## The exercise
Turn the data from its first line through the line containing "order: Neogastropoda", both ends included, into a JSON list of strings with one string per line, skipping blank lines.

Dataset records

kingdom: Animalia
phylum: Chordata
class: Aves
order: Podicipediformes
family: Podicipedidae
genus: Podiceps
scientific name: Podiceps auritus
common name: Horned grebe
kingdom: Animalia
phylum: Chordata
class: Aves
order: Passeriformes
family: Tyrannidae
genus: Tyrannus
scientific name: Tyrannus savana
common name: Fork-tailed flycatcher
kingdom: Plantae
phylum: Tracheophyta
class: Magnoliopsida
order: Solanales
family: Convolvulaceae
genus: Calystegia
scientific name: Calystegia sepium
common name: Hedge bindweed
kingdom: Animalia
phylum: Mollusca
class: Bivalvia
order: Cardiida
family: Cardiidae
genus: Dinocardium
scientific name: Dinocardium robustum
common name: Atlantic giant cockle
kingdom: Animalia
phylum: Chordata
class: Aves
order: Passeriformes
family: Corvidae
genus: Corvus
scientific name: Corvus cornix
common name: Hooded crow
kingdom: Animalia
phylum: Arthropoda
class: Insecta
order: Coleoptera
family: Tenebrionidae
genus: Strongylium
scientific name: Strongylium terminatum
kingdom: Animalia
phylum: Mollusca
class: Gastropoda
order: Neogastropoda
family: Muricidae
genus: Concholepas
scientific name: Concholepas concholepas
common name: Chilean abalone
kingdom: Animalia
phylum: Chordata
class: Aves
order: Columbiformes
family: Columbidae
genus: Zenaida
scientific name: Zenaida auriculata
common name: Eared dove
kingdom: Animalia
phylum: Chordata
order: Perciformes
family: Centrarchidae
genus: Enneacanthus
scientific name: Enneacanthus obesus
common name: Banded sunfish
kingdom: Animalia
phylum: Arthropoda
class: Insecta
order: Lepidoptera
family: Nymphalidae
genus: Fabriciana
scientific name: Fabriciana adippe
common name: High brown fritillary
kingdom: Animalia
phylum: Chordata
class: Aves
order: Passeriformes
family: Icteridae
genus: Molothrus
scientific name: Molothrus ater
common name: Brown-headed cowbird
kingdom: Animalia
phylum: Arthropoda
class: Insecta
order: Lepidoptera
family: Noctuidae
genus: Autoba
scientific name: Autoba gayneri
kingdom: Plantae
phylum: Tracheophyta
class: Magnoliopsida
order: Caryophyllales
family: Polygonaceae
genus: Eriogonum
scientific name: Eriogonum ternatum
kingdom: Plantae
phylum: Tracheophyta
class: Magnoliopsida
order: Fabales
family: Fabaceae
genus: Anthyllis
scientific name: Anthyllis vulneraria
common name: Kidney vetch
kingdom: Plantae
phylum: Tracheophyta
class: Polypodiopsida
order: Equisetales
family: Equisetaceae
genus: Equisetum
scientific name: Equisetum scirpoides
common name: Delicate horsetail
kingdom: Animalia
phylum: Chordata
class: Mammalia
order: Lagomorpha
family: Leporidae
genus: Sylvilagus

## Response
[
  "kingdom: Animalia",
  "phylum: Chordata",
  "class: Aves",
  "order: Podicipediformes",
  "family: Podicipedidae",
  "genus: Podiceps",
  "scientific name: Podiceps auritus",
  "common name: Horned grebe",
  "kingdom: Animalia",
  "phylum: Chordata",
  "class: Aves",
  "order: Passeriformes",
  "family: Tyrannidae",
  "genus: Tyrannus",
  "scientific name: Tyrannus savana",
  "common name: Fork-tailed flycatcher",
  "kingdom: Plantae",
  "phylum: Tracheophyta",
  "class: Magnoliopsida",
  "order: Solanales",
  "family: Convolvulaceae",
  "genus: Calystegia",
  "scientific name: Calystegia sepium",
  "common name: Hedge bindweed",
  "kingdom: Animalia",
  "phylum: Mollusca",
  "class: Bivalvia",
  "order: Cardiida",
  "family: Cardiidae",
  "genus: Dinocardium",
  "scientific name: Dinocardium robustum",
  "common name: Atlantic giant cockle",
  "kingdom: Animalia",
  "phylum: Chordata",
  "class: Aves",
  "order: Passeriformes",
  "family: Corvidae",
  "genus: Corvus",
  "scientific name: Corvus cornix",
  "common name: Hooded crow",
  "kingdom: Animalia",
  "phylum: Arthropoda",
  "class: Insecta",
  "order: Coleoptera",
  "family: Tenebrionidae",
  "genus: Strongylium",
  "scientific name: Strongylium terminatum",
  "kingdom: Animalia",
  "phylum: Mollusca",
  "class: Gastropoda",
  "order: Neogastropoda"
]